*** EXCERPTED TEXT ***
Electrochemical Removal of Ni–EDTA Mediated by Chlorine and Hydroxyl Radicals on BDD Anodes
Ming Liu, Guoshuai Liu, Penghui Shao, Yina Tian, Hua Zou
Abstract
As a highly reactive oxidative species, chlorine radicals ( E Cl • 0 = 2.47 V vs standard hydrogen electrode, SHE) could react with carboxylic and amino group-containing organic matter efficiently. To this end, mechanistic insights into the reactive species (Cl • and • OH)-mediated Ni–EDTA decomposition were examined in depth. The used boron-doped diamond (BDD) anode could achieve remarkably enhanced decomposition of Ni–EDTA in NaCl electrolyte, indicated by the apparent reaction kinetics constant being 2.7 and 4 times that in the presence of Na 2 SO 4 and NaClO 4, respectively. The experimental results and theoretical simulations revealed that the chlorine evolution reaction (CER) was thermodynamically favorable on the BDD anode, which facilitated the electro-generation of Cl • . Competitive kinetics and quenching experiments proved that the second-order rate constant of Cl • with Ni–EDTA is ∼1.38 × 10 10 M –1 s –1, which is higher than that of • OH with Ni–EDTA (∼2.68 × 10 9 M –1 s –1 ). Furthermore, the experimental results and density functional theory (DFT) calculations show that the molecular changes of Ni–EDTA are mediated by Cl • and • OH through the H-abstraction and electron-transfer pathway in EDTA 4– . This study demonstrates positive implications in the electrochemical decomplexation of wastewater containing chlorine, which makes water treatment more effective, more economical, and much easier.
*** End of EXCERPTED TEXT ***
■ **EXERCISE OBJECTIVE**
Summarize the abstract on electrochemical Ni–EDTA removal in two sentences.
*** SUPPLIED DATA ***
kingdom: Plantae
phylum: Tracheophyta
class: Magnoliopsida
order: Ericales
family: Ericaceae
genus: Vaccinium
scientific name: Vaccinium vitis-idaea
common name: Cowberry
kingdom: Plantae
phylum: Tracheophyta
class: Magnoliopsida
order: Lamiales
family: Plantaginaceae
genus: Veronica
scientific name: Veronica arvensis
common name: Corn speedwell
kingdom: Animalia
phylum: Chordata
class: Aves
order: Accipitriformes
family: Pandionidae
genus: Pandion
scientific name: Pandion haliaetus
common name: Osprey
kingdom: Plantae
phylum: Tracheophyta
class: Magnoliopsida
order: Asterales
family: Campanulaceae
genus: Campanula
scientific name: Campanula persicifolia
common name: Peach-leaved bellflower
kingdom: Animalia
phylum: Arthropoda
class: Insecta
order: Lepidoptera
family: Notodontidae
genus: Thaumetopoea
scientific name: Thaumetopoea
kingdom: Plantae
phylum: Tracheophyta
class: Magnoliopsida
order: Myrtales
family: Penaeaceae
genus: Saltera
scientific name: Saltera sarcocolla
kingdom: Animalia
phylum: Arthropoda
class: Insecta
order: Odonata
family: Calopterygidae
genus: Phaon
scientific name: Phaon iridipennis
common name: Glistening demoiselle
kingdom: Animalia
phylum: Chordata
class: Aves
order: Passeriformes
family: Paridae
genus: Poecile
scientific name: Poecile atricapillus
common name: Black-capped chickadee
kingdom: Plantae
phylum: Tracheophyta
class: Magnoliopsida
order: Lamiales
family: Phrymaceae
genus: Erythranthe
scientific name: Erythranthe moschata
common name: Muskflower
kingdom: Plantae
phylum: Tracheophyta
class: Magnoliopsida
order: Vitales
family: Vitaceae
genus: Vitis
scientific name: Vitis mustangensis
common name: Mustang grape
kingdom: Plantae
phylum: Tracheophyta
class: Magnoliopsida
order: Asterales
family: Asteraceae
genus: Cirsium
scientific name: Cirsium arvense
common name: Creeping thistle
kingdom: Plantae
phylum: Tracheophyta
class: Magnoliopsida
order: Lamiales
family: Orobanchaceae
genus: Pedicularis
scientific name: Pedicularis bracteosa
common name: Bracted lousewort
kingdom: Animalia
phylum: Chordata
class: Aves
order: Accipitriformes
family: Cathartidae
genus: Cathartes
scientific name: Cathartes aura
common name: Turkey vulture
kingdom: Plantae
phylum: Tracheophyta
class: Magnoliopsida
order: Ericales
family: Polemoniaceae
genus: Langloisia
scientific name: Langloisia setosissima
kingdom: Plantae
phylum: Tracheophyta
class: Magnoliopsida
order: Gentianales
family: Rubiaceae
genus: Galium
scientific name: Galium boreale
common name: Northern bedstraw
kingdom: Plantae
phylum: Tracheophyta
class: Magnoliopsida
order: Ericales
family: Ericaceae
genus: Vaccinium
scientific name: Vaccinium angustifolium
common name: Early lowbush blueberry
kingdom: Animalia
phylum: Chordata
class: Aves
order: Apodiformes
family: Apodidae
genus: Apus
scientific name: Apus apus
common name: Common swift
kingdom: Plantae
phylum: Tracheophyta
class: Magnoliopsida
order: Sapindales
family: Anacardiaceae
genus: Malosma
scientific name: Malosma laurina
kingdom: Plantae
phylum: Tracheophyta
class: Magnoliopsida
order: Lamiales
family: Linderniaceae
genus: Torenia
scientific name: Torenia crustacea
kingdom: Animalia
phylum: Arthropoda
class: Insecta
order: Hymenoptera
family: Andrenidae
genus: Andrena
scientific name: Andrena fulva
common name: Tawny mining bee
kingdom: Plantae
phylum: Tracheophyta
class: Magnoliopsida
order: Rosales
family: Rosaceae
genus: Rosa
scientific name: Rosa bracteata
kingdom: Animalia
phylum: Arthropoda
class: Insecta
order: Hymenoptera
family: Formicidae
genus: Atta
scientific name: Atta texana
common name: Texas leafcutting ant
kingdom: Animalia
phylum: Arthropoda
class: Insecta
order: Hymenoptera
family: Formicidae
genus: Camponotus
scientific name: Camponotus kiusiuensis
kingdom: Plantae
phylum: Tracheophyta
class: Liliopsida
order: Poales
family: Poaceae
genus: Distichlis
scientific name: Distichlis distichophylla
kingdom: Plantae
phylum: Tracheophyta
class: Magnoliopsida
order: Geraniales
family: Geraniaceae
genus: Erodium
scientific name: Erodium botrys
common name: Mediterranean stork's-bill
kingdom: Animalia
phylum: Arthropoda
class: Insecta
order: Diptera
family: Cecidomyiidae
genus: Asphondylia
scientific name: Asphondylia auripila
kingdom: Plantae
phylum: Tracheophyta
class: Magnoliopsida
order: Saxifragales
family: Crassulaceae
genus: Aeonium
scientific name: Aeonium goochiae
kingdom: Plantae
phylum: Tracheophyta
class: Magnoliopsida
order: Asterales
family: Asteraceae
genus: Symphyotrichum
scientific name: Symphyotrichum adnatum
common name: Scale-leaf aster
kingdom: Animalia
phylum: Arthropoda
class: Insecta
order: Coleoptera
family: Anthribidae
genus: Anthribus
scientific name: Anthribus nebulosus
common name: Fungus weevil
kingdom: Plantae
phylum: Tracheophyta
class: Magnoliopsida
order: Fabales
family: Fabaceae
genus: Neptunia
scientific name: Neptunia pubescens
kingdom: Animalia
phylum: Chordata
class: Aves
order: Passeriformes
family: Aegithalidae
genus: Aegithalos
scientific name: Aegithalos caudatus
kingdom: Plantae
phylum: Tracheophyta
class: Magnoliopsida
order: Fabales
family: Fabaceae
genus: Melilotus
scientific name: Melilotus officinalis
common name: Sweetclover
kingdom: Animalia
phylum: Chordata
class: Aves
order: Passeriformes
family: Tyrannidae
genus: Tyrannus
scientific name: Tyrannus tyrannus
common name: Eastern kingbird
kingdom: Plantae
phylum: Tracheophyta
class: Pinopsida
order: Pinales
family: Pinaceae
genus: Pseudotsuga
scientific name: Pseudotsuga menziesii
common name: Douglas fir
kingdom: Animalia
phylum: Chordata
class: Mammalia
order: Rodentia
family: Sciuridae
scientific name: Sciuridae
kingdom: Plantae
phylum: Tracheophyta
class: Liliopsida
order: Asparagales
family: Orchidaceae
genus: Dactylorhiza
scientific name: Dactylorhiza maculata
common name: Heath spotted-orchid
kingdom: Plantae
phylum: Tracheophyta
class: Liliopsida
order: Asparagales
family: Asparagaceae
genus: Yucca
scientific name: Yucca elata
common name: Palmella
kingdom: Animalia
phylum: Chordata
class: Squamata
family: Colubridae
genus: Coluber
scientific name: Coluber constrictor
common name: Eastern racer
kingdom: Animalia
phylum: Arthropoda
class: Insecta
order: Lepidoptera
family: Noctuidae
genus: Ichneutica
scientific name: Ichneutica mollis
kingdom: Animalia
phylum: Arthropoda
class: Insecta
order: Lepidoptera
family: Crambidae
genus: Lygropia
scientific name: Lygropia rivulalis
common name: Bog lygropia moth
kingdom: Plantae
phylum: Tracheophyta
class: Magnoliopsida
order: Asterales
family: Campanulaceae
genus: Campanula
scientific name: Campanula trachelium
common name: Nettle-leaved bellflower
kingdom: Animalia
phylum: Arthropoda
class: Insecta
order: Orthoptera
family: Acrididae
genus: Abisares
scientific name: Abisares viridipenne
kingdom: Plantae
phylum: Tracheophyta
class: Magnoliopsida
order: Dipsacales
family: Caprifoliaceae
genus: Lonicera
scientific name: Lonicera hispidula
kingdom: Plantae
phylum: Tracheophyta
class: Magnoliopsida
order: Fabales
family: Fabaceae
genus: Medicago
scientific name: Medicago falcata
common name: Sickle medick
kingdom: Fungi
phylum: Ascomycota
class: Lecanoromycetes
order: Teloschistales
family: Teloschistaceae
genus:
*** End of SUPPLIED DATA ***
■ **SOLUTION TO THIS PROBLEM**
On boron-doped diamond anodes, Ni–EDTA decomposed much faster in NaCl electrolyte than in Na2SO4 or NaClO4, with an apparent reaction kinetics constant 2.7 and 4 times higher respectively, because the chlorine evolution reaction was thermodynamically favorable there and facilitated the electro-generation of chlorine radicals. Chlorine radicals reacted with Ni–EDTA at a second-order rate constant of about 1.38 × 10^10 M–1 s–1, higher than the roughly 2.68 × 10^9 M–1 s–1 for hydroxyl radicals, and both radicals changed the molecule through H-abstraction and electron transfer, which the study says can make treating chlorine-containing wastewater more effective, more economical and much easier.